According to Selous, the rationale behind the reversal is two-fold. Firstly, the UK already has corporate criminal liability and commercial organisations can be, and are, prosecuted for wrongdoing and secondly there have been no prosecutions under the s7 offence and there is little evidence of corporate economic wrongdoing going unpunished.
This change in tack from the government is perhaps not as unexpected as it might appear at first blush. Since the introduction of the s7 offence, there have been frequent complaints that it is damaging to the UK economy because it deters overseas businesses from locating here.

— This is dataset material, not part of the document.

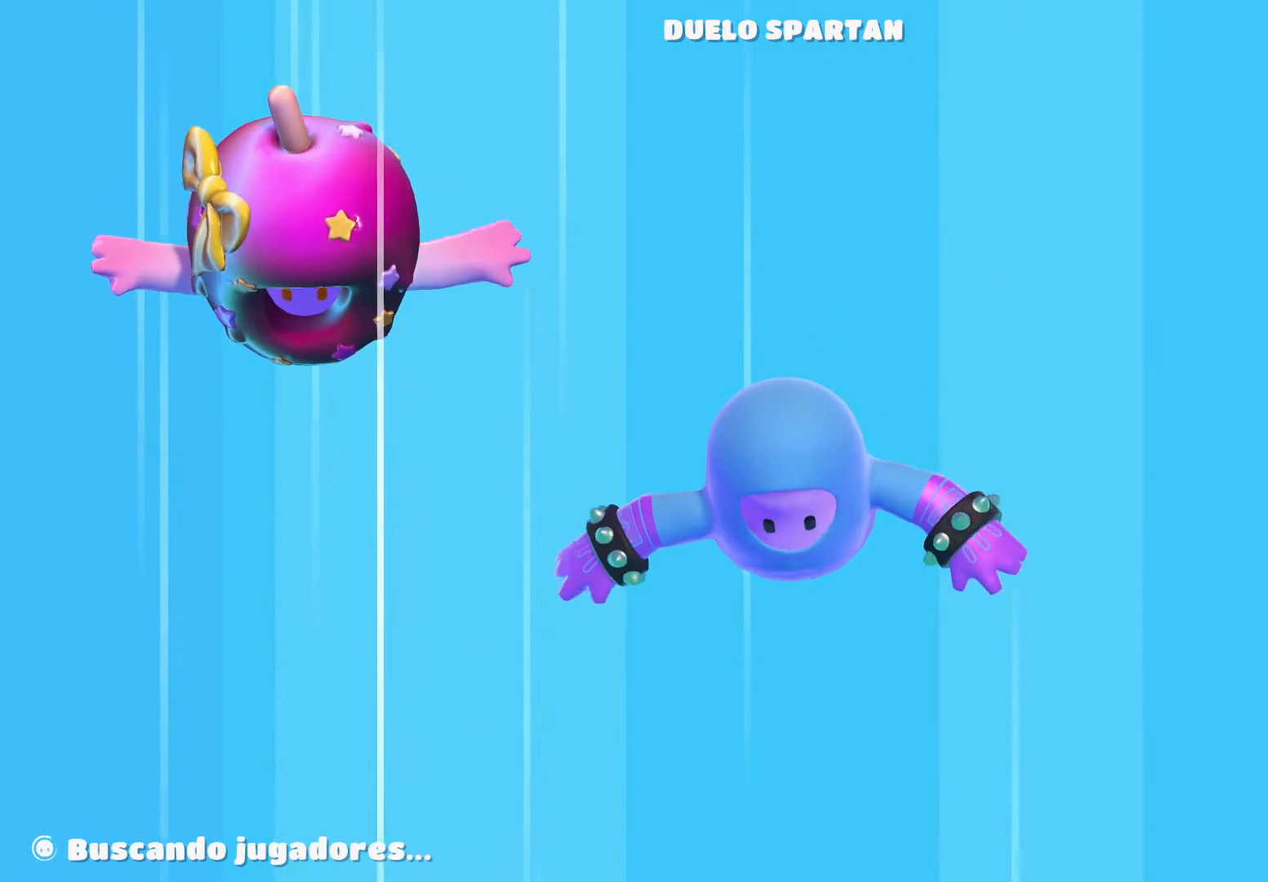
Gameplay with a controller (Xbox layout); each line is a JSON object with the inputs held at the frame after it. "events" lists button and stick changes between this image and that frame as [ms after this image, input, new state], when the widget could be followed in between.
{"buttons": [], "left_stick": "center", "right_stick": "up", "events": [[400, "right_stick", "up"]]}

George Osborne has also made it plain that the age of banker-bashing must come to an end, realigning himself with the financial services industry and asking them to become part of the solution rather than the problem. This was reinforced by his removal of Martin Wheatley as chief executive of the FCA. Wheatley had overseen some record breaking fines against banks and earned a reputation as a harsh enforcer in the City. This reversal by the government is just another aspect of their new approach to businesses.
However, company executives should not draw much comfort from this. Individuals are firmly in the spotlight, both in the UK and globally. The SFO and FCA will continue to use the current model of corporate criminal liability in order to try to pursue companies which mean that senior executives will be targeted in order to identify the directing mind of a company.
Under the DPA regime, introduced in February 2014 but as yet untested, companies are expected to incriminate individuals in order to deter prosecutors from taking action against the companies themselves and, if a company does agree a DPA, the SFO has made it plain that it will still prosecute culpable individuals. The FCA and PRA have introduced the Senior Managers Regime which will be in force from March next year and under which senior individuals will be accountable for any wrongdoing which falls within their areas of responsibility.
The publication of the Yates memo in the US earlier this month is another reminder that the global focus is firmly on the individual rather than the corporate. While it remains difficult to prosecute companies, it will become easier to hold individuals to account.